Tasks and exercises —
1/ From the text on Python modules and packages, reproduce the passage that begins with the words "from welcome import" and stops after the words "syntax as PATH)".
2/ In the text on Python modules and packages, what form of import does the author say should never be used?
3/ Resume the text on Python modules and packages, picking up right after its final sentence.

Quoted passage —
========

It’s not suprise that new developers are confused when it comes to developing python libraries, there has been major changes over the years when it comes to how to work with python packages, and currently you may ask yourself what to use out of setup.py
, setup.cfg
and pyproject.toml
. Before we look at these, it is important to first make sure we properly understand python modules and packages.
Python Modules
In python a module is simply a file with a .py
extension which contains related code, which could be functions, classes, variables or etc.
For example lets define a function to greet a user:
def hello_name(name):
print(f"hello {name}")
To have this function store in a welcome module, we just need to save this code in a file named welcome.py
.
This module can be used in one of two ways, either by importing the entire module, or importing a specific function. Never use from module import *
as then you have no transparency on where certain functions/classes were imported from.
import welcome
welcome.hello_name("bob") # prints "hello bob"
from welcome import hello_name
hello_name("tim") # prints "hello tim"
Module introduce several benefits:
- Improved development
- Code re-uses
- Separate namespaces
Finally a note on how python finds these modules. When import welcome
is evaluated, the interpreter will search three locations.
- The directory containing the input script (or current directly when no file is specified)
- PYTHONPATH (a list of directories with the same syntax as PATH)
- The installation-dependant default (by convention including a site-packages directory handled by the site module).
Python Packages
Python collection of modules intended to be installed and used together. When developing a large application you will probably end up with multiple modules which need to be organized, this is what a package does.

========

Lines of data —

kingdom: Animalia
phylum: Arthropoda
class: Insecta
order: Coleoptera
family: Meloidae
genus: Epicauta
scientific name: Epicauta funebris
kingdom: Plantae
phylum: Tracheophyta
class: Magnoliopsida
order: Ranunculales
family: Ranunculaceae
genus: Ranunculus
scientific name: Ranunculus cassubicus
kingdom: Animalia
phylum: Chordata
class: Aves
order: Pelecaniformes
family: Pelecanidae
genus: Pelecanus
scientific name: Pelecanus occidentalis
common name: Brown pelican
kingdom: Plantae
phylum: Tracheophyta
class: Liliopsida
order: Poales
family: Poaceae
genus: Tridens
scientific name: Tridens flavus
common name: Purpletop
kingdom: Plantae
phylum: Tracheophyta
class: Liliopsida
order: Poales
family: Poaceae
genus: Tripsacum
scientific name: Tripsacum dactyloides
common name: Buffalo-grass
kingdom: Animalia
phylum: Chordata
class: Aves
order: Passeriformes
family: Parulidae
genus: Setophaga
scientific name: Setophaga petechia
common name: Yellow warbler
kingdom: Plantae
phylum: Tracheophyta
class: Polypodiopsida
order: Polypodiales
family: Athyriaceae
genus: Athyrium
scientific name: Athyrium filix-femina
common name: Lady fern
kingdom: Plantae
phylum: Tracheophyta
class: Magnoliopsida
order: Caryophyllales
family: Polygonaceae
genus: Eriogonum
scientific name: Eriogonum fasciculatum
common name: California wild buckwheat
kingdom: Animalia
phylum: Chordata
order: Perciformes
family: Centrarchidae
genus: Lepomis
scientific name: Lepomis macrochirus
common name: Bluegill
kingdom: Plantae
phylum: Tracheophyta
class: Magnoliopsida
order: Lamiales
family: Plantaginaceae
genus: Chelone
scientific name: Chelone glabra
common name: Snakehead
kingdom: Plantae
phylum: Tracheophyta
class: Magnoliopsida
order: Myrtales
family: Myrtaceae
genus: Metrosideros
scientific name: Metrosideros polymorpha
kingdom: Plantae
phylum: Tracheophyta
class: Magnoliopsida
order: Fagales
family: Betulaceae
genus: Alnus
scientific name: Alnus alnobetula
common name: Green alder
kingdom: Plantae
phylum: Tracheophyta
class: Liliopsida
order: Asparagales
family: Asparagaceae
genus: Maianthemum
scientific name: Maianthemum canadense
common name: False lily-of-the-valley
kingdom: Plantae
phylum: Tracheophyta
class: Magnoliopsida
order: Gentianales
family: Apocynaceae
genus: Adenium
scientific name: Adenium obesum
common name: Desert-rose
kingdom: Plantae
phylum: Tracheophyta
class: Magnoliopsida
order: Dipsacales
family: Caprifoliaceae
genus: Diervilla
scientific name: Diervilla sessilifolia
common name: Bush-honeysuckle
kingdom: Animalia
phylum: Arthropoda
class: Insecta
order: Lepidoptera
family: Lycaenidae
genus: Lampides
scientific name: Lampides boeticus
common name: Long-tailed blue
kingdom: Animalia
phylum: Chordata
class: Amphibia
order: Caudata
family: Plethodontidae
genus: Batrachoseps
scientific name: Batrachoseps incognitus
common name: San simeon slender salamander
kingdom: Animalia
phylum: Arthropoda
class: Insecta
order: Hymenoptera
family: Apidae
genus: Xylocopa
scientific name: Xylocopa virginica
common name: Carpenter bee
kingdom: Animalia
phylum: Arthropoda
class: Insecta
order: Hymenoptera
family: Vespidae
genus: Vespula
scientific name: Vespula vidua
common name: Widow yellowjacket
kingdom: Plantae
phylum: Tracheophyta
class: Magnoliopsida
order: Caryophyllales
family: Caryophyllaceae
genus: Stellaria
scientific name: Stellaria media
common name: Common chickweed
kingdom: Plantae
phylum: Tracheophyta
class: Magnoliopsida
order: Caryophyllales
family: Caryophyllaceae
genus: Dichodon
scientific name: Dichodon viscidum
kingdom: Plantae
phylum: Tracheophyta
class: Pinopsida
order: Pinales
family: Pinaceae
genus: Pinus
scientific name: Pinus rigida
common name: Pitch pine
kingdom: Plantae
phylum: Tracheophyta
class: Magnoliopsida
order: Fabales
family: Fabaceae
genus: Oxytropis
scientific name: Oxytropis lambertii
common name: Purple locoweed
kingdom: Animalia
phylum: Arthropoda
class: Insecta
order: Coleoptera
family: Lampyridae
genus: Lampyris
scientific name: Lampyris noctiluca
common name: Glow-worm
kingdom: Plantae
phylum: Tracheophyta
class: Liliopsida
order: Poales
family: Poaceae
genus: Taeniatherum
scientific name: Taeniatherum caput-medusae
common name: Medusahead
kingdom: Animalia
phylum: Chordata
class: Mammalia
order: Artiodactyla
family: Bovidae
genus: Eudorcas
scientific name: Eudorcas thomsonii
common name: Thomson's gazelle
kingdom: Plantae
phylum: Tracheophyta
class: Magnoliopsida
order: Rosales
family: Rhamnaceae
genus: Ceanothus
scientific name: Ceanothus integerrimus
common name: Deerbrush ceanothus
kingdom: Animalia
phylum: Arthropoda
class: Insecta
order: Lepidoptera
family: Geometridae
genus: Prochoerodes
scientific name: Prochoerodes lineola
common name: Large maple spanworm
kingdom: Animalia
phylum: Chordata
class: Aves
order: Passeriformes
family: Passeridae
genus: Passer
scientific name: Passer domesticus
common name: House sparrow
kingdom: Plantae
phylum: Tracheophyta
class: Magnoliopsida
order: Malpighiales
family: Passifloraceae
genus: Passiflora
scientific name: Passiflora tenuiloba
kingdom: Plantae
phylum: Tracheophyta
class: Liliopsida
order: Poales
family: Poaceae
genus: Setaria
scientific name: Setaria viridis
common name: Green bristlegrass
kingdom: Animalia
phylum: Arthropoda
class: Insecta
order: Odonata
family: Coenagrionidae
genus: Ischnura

========

Answers —
1/
from welcome import hello_name
hello_name("tim") # prints "hello tim"
Module introduce several benefits:
- Improved development
- Code re-uses
- Separate namespaces
Finally a note on how python finds these modules. When import welcome
is evaluated, the interpreter will search three locations.
- The directory containing the input script (or current directly when no file is specified)
- PYTHONPATH (a list of directories with the same syntax as PATH)

2/ from module import *

3/
In python a package (or subpackage) is a folder containing one or more modules and a __init__.py
file, which can be empty or contain some initialization code for the package.
We can import certain modules from any of these packages using dot notation. For example to import module_1 from the above package, we could use either of the following code snippets
import dairy_processing.calculations.density
or
from dairy_processing.calculations import density
Note: We can also import specific functions as shown in the python modules section.
Packaging flow
Publishing a package requires a flow from the author’s source code to an end user’s Python environment. The steps to achieve this are:
-
Have a source tree containing the package. This is typically a checkout from a version control system (VCS).
-
Prepare a configuration file describing the package metadata (name, version and so forth) and how to create the build artifacts. For most packages, this will be a pyproject.toml file, maintained manually in the source tree.
-
Create build artifacts to be sent to the package distribution service (usually PyPI); these will normally be a source distribution (“sdist”) and one or more built distributions (“wheels”). These are made by a build tool using the configuration file from the previous step. Often there is just one generic wheel for a pure Python package.
-
Upload the build artifacts to the package distribution service.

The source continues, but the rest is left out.